Unfortunately, that is not the end of the story. The divorce law that applies generally will undoubtedly apply to this new group of married people. If the “marriage” is relatively short, then the partner with the lower income (or no income) may not get spousal support. If most of the retirement benefits accrued prior to the “marriage,” then the other partner will get little of that asset in a divorce. If the partners had separate property before the “marriage” and then kept that property in his/her own name after a divorce, then the court will award the pre-marital asset to the spouse who owns it and only a part of any “active appreciation” to the other spouse in a divorce.
One way around this is to consider a pre-nuptial agreement that will direct a court, in a divorce, to consider the length of time the parties co-habited as the “length of the marriage” when it comes to spousal support—and ditto for retirement benefits.

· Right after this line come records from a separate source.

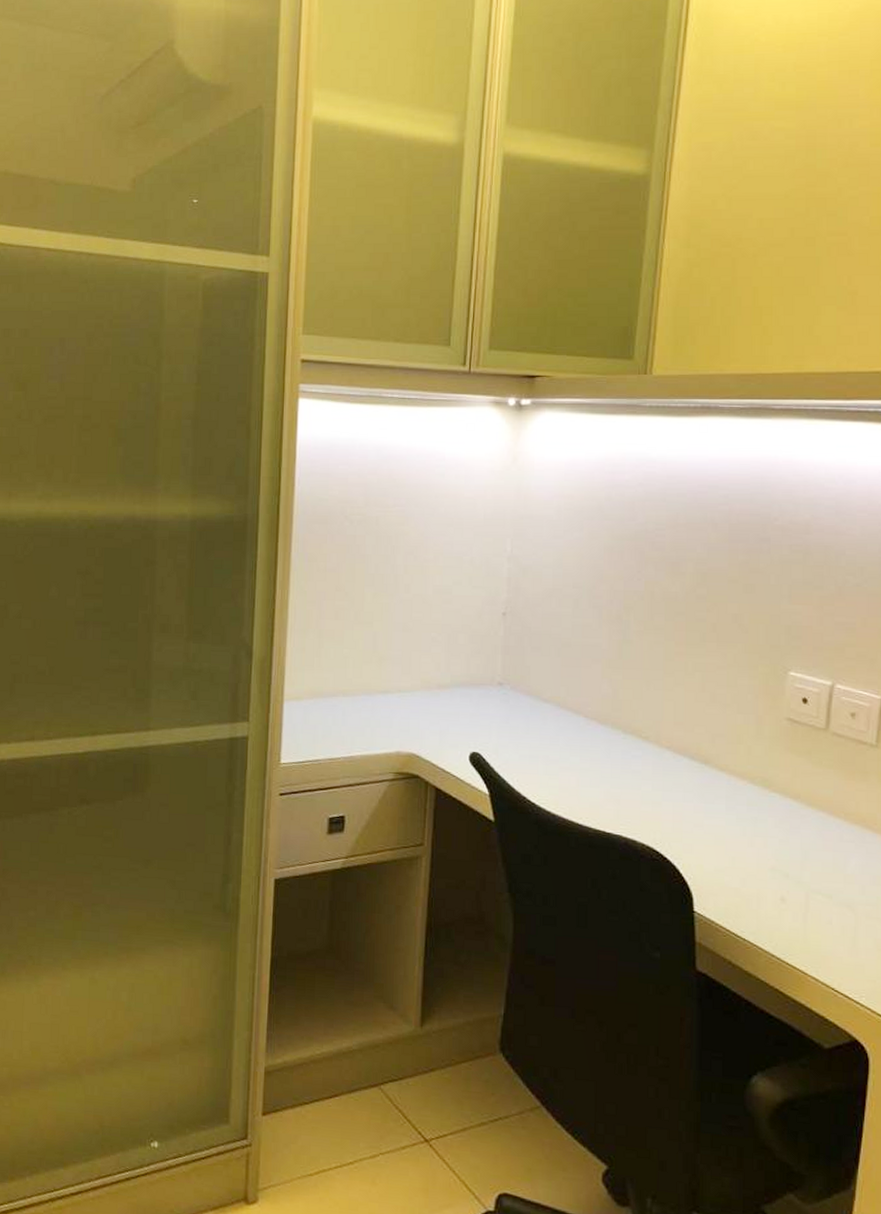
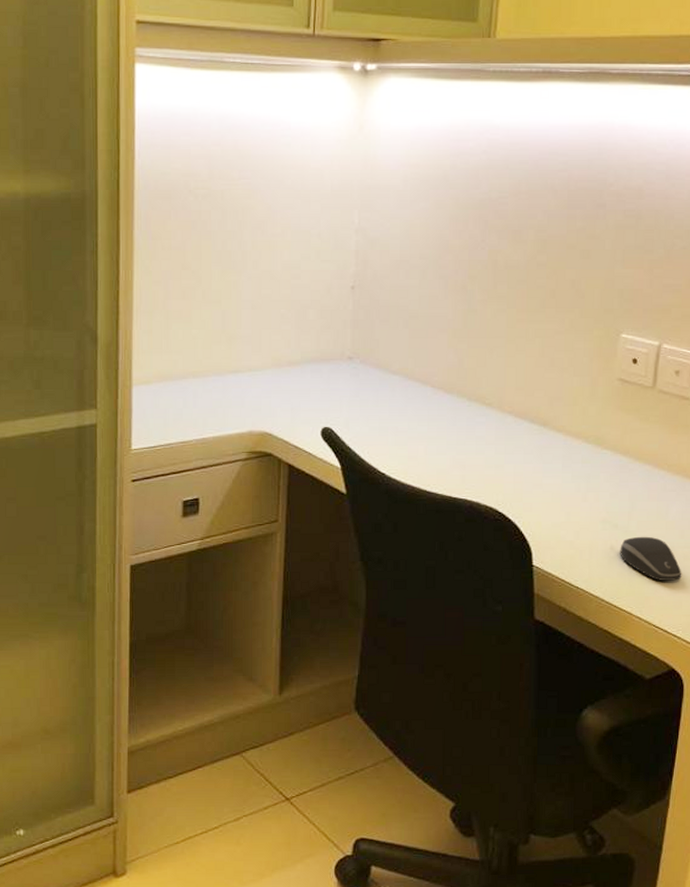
computer mouse: none [792,888,864,941] -> present [620,536,682,581]

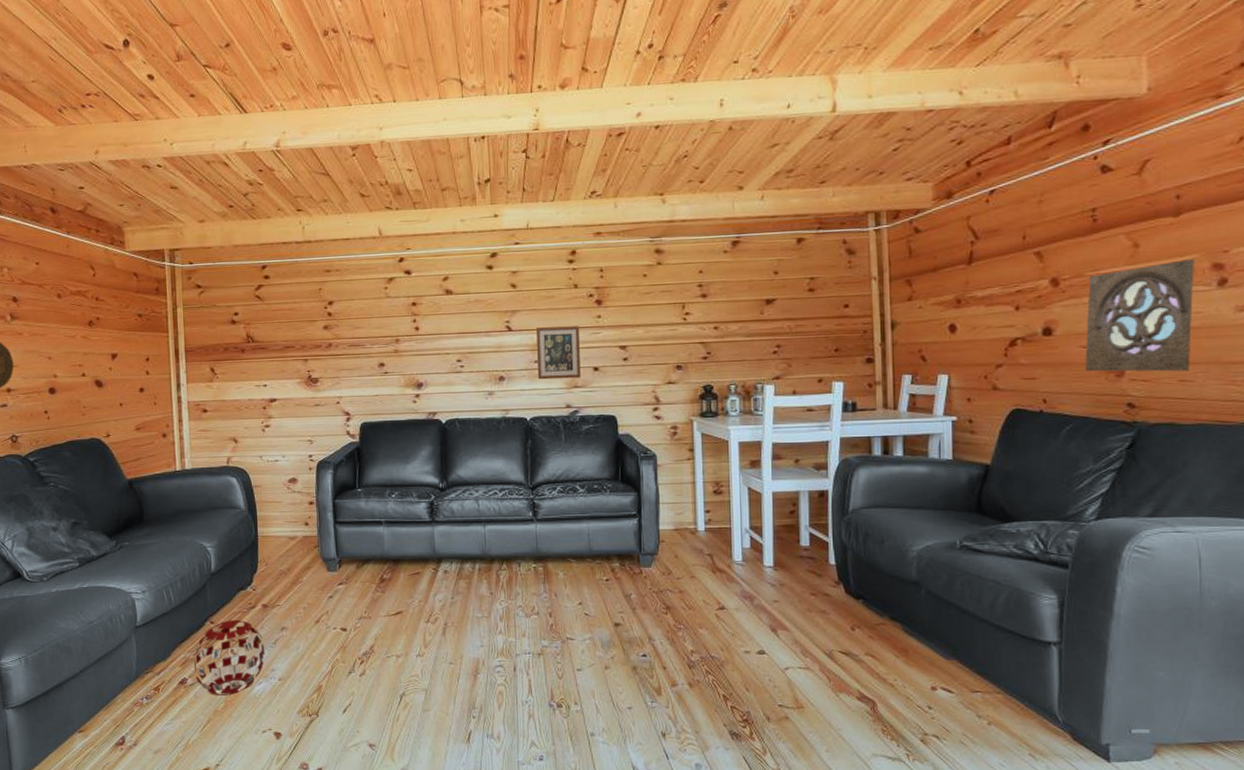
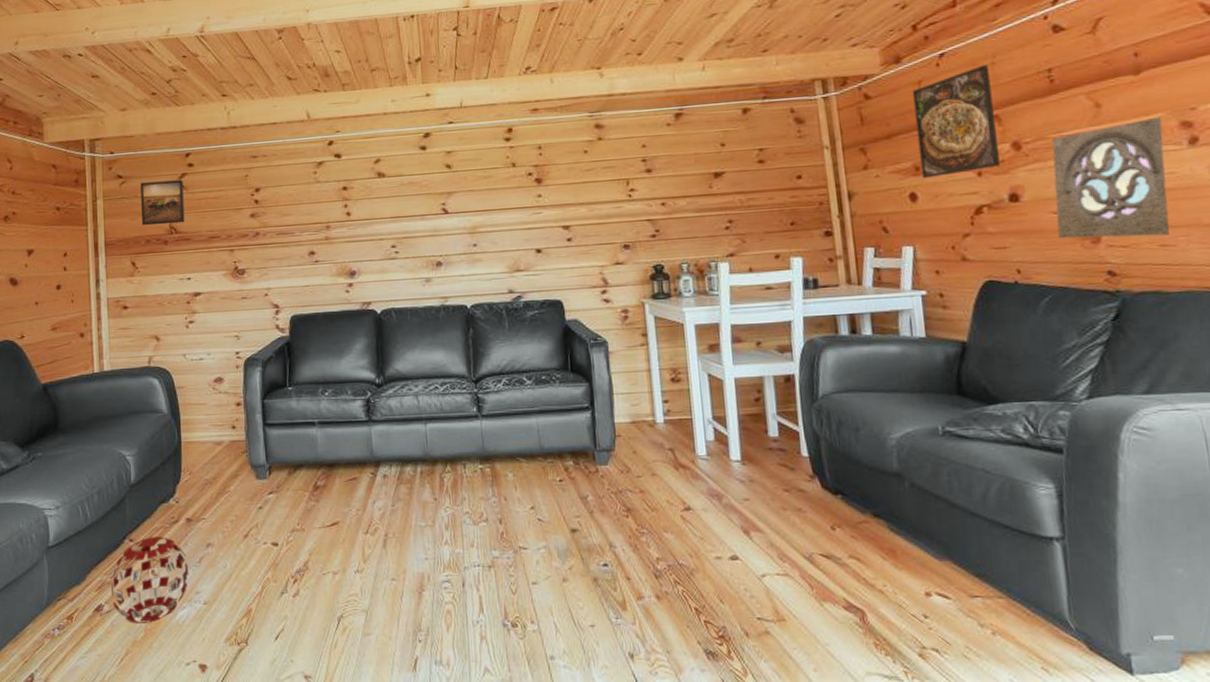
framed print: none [219,291,261,334] -> present [140,180,185,226]
picture frame: present [536,326,581,380] -> none [474,206,523,264]
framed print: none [960,202,1037,311] -> present [912,65,1000,179]

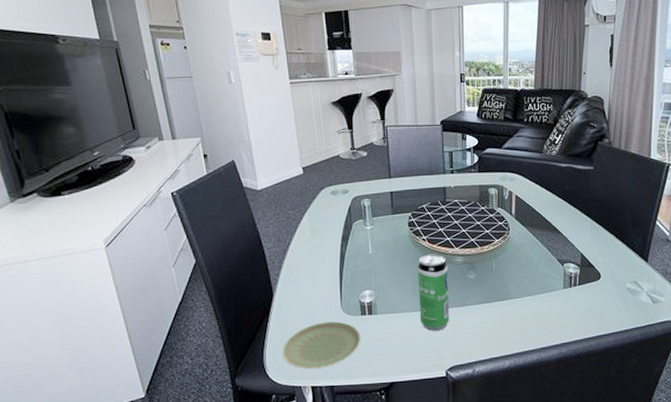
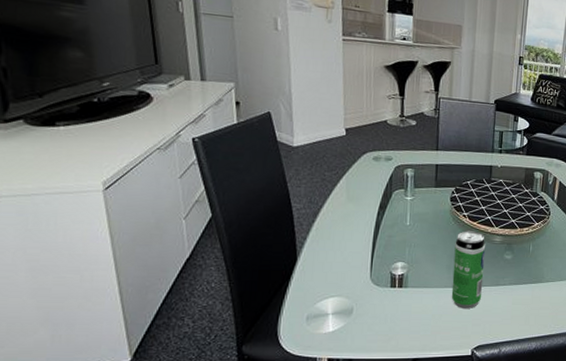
plate: present [282,321,361,369] -> none [300,291,388,340]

The problem here is that parties cannot impose agreements on the Social Security Administration or other agencies.
Hopefully, the fact that the Supreme Court decided this case will not result in a race to get married without considering all of the ramifications. You can sign a “pre”-nup before you are married but not afterwards (unless you are on the verge of a divorce and want to settle the issues before filing for divorce). It takes much time and thought to divine a couple’s intent, consider the options and alternatives, negotiate, and then sign a binding agreement. Failing to consider these options could be catastrophic in certain cases and possibly fatal to otherwise loving relationships.
Same sex couples face special challenges even now. They are wise to consult an attorney before marrying. If they decide not to marry even though they could, they still should consult an attorney to discuss a partnership agreement with regard to assets and estate planning.